Exercices -
- A) Dans l'extrait sur le risque nucléaire et la politique étrangère du Canada, condensez en trois phrases au plus le paragraphe qui commence par « Depuis la fin des années 1950 », sans perdre ses faits principaux.
- B) Donnez la suite de l'extrait sur le risque nucléaire et la politique étrangère du Canada, à partir de sa dernière phrase.

Extrait à lire -
========================================================================

La complexité de la tâche qui nous attend ne devrait pas nous décourager. Le coût de l'inaction ou de l'échec serait intolérable et ni l'une ni l'autre ne peuvent être tolérés comme une option ou un aboutissement pour l'Iran, ses voisins de la région ou le reste du monde. L'échec ou l'inaction pourraient conduire, et je crois que ce serait le cas, à un affrontement thermonucléaire en comparaison duquel les pertes de vies humaines attribuables aux guerres dans la région, y compris l'horrible conflit entre l'Irak et l'Iran qui a fait des centaines de milliers de morts, sembleraient insignifiantes en comparaison.

Depuis la fin des années 1950 et la nomination de l'honorable Howard Greene, de la Colombie-Britannique, au poste de ministre des Affaires étrangères de M. Diefenbaker, l'un des piliers de la politique du Canada en matière d'affaires étrangères et de défense a été l'échec à la guerre nucléaire. Ce qui a motivé en grande partie les travaux de M. Pearson à l'ONU sur Suez, dans le milieu des années 1950, travaux qui lui ont valu le prix Nobel, c'était la nécessité d'empêcher un différend au sein de l'OTAN et de réduire le risque d'un engagement de la Russie aux côtés de l'Égypte au début de la guerre froide. Ainsi, une initiative canadienne dans ce dossier ne serait pas sans précédent ni dépourvue de profondes racines historiques.

========================================================================

Données extraites -

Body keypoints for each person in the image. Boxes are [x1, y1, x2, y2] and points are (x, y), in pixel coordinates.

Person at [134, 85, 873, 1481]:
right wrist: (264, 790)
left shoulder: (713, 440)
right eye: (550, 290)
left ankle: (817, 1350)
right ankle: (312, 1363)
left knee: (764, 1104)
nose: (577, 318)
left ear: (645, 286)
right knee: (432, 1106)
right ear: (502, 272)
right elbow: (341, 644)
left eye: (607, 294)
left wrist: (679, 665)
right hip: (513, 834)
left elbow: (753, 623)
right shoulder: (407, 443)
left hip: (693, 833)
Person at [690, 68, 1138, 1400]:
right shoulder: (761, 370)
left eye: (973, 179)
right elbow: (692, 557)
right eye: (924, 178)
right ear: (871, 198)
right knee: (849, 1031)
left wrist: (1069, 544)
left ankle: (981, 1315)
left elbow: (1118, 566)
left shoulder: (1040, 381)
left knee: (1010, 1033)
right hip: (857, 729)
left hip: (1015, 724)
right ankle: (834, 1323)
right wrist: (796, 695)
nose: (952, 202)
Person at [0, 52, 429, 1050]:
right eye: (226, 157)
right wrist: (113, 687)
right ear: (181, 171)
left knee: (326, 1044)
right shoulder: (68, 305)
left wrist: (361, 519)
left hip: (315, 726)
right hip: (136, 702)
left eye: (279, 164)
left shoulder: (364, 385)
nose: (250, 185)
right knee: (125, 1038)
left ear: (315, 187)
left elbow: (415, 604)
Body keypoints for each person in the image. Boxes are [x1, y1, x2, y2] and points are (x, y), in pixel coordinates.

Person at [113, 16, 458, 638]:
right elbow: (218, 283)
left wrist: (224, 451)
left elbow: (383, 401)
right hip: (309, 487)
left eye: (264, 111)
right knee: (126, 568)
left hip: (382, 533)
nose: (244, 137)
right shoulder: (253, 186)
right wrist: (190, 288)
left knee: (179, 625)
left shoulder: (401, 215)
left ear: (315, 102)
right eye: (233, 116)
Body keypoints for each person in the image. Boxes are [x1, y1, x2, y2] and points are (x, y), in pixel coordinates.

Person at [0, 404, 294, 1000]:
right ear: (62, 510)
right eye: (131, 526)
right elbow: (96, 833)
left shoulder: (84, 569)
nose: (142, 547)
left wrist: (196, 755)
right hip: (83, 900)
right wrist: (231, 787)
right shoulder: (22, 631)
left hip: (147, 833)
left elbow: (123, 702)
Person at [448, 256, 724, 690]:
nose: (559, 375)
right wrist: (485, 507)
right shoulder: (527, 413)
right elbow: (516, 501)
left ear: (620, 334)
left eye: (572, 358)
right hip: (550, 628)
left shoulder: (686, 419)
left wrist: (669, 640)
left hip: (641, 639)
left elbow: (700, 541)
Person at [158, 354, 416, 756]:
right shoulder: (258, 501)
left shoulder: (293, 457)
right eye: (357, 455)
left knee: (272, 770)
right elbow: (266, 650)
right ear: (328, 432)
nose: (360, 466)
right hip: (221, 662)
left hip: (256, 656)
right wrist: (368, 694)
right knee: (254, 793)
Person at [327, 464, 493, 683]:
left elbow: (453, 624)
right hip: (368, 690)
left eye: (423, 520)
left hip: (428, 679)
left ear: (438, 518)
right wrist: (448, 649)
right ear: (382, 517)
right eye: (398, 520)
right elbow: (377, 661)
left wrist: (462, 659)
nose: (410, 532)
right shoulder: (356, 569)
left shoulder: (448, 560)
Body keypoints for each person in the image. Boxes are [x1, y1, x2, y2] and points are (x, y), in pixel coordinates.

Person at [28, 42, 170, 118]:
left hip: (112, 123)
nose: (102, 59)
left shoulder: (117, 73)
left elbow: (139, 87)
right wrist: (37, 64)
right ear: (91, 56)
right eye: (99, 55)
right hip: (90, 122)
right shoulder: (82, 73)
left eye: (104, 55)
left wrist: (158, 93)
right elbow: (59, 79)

========================================================================

Réponses proposées -
- A) Depuis la fin des années 1950 et la nomination de l'honorable Howard Greene, de la Colombie-Britannique, comme ministre des Affaires étrangères de M. Diefenbaker, faire échec à la guerre nucléaire est l'un des piliers de la politique canadienne en matière d'affaires étrangères et de défense. Les travaux de M. Pearson à l'ONU sur Suez, au milieu des années 1950, qui lui ont valu le prix Nobel, visaient en grande partie à empêcher un différend au sein de l'OTAN et à réduire le risque d'un engagement de la Russie aux côtés de l'Égypte au début de la guerre froide. Une initiative canadienne dans ce dossier aurait donc des précédents et de profondes racines historiques.

- B)
Contrairement aux États-Unis, le Canada entretient des relations diplomatiques complètes avec la République islamique d'Iran ainsi que des rapports chaleureux et cordiaux avec la République d'Israël. Nous avons des problèmes et différends consulaires épineux avec l'Iran. Cependant, en dépit des tensions, nous avons maintenu des rapports fonctionnels et essentiellement pragmatiques avec ce pays. Très certainement, quels que soient nos désaccords avec le gouvernement de l'Iran, nous ne sommes nullement en froid avec son peuple. Des entreprises canadiennes font affaire en Iran et le Canada a été très grandement renforci depuis des générations au Canada par une diaspora iranienne dynamique, croissante et diverse sur le plan religieux, et dont le leadership sur les plans économique, culturel et professionnel, de même que sur ceux du bénévolat et des activités sans but lucratif, est tout à l'honneur de ses représentants et du climat accueillant qui caractérise le Canada qui nous est cher.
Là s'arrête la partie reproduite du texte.